O roteiro se constrói de forma inteligente, conseguindo se posicionar em sua crítica através de recursos básicos do cinema, o que é de extrema importância para o espectador, que busca diversão e entretenimento e o consegue plenamente. Porém, enquanto Snake se aventura por uma cidade marginalizada e sem as mínimas condições de se viver, tanto para a sociedade contemporânea ao lançamento do filme, quanto para a atual e, sem dúvidas, para a de qualquer época posterior, há um crescente crítica a essa mesma sociedade que analisa a Nova York do filme como uma impossibilidade.

Sentir-se seguro em qualquer parte do mundo requer certos pré-requisitos. No filme de John Carpenter, não há nenhum. A cidade de Nova York encontra-se habitada pelo que pode ser considerado como o escárnio social, que caminha pelas ruas, agora todas com características de gueto.

Intrigante imaginar os motivos pelos quais o território completo de uma cidade passou a ser utilizado como uma prisão. Mais intrigante ainda é perceber que a concepção arquitetônica de cidades difundida nas últimas décadas, na qual a visão de progresso está diretamente atrelada à verticalização e isolamento de espaços entre os outros como forma de segurança, é a principal motivação para a crítica que Carpenter faz em seu filme.

Mesmo que muitas vezes nos passe despercebido, estamos presos em meio à loucura das cidades, seja ela de cunho social ou da própria arquitetura das cidades. Carpenter percebe isso muito bem, criando o contexto de seu filme baseado em uma possibilidade distante, mas ao mesmo tempo possível, justamente pelo fato de já vivermos em uma espécie de prisão.

Ao hiperbolizar o cenário que observa cotidianamente, o diretor se aprofunda numa crítica à arquitetura das cidades e ao que se relaciona a ela: a sociedade.

Habitada por grupos marginalizados, a prisão de Nova York, apesar de se constituir numa clara desordem social, apresenta características atreladas a qualquer sociedade. Existem relações de hierarquia entre os personagens, mesmo todos estando enquadrados na mesma situação de prisioneiros. Nesse aspecto, percebe-se que não há pré-requisitos para que uma sociedade estabeleça, espontaneamente, as relações que haverão entre si. Assim como a sociedade da vida real, a do filme possui suas próprias particularidades.

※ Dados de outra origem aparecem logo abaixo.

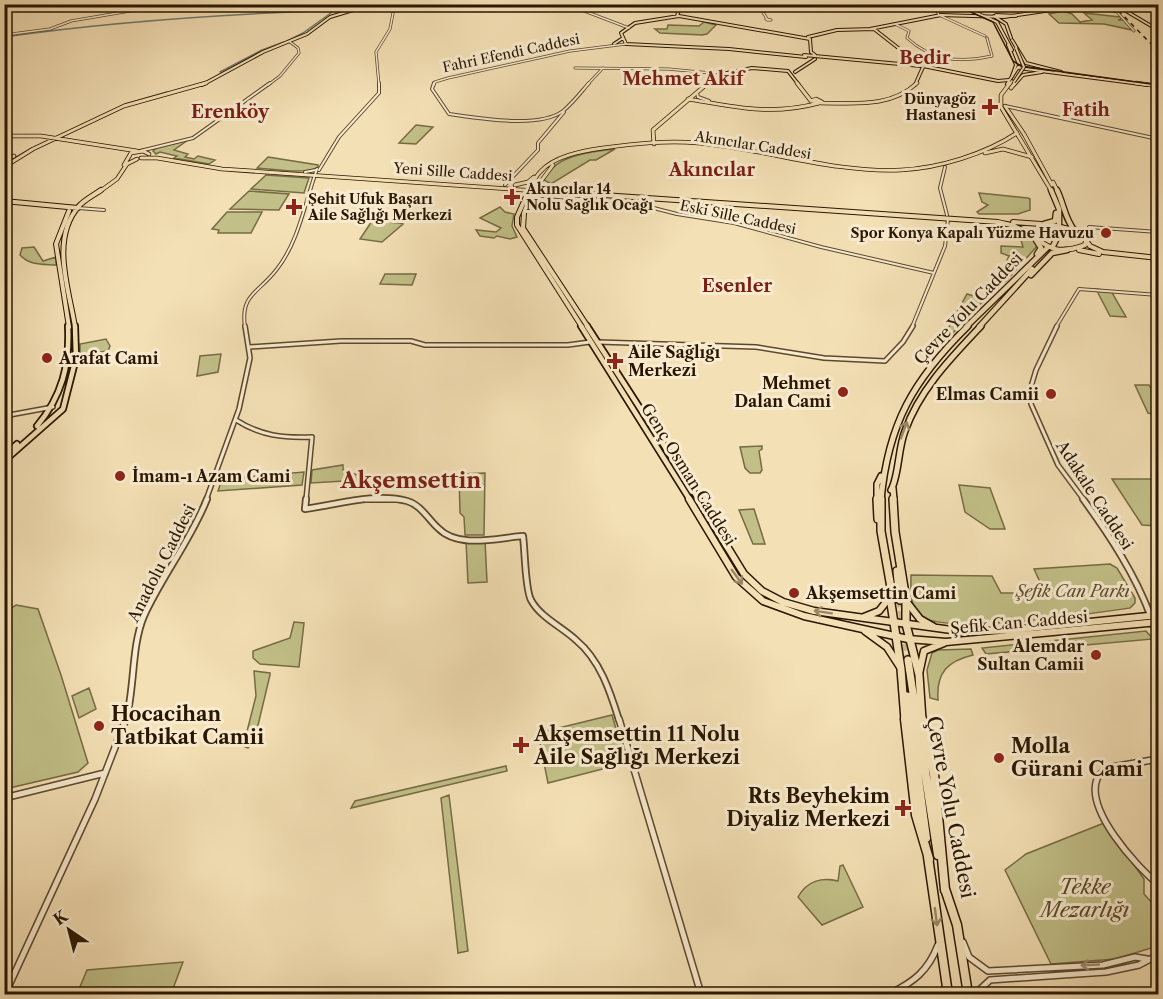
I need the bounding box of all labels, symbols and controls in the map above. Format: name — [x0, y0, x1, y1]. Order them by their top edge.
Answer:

O aprisionamento do presidente dos EUA, além de ser o principal fio narrativo, constitue-se em uma das metáforas mais importantes de todo o filme. Por ser a figura de maior poder e, de certa forma, o responsável pelas medidas que tornaram a cidade em uma prisão, aprisioná-lo seria a forma mais eficaz de demonstrar que o poder social não está apenas concentrado além dos muros da prisão.

A figura de Snake também representa a fragilidade do governo, já que ele é, também, um prisioneiro e, ainda assim, a única forma para que o resgate do presidente fosse realizado com sucesso. É dessa maneira que se critica a forma como os líderes se impõem sobre a sociedade que teoricamente lidera, mas que nem sempre se deixa ser liderada, e que conquista poder de voz quando decide unir forças em prol de seus objetivos.

John Carpenter, mesmo construindo a narrativa de seu filme baseada em críticas já citadas anteriormente, consegue, com maestria, se distanciar de um aspecto documental e/ou explicitamente filosófico, já que os temas favorecem, em tese, uma aproximação com esses aspectos.

O desenvolvimento narrativo sendo marcado por cenas de adrenalina, com muitos combates físicos entre os personagens, momentos em que há uso de trilha sonora característica do gênero suspense, entre outros aspectos, se mesclam em prol de uma construção narrativa leve e prazerosa.

Por aspectos como estes, Fuga de Nova York se configura como um importante registro audiovisual que se enquadra em discussões acerca do aspecto do entretenimento, como também de uma peça de estudo social. Assim, vale o esforço para se direcionar o olhar para a discussão crítica extremamente relevante presente no filme de John Carpenter.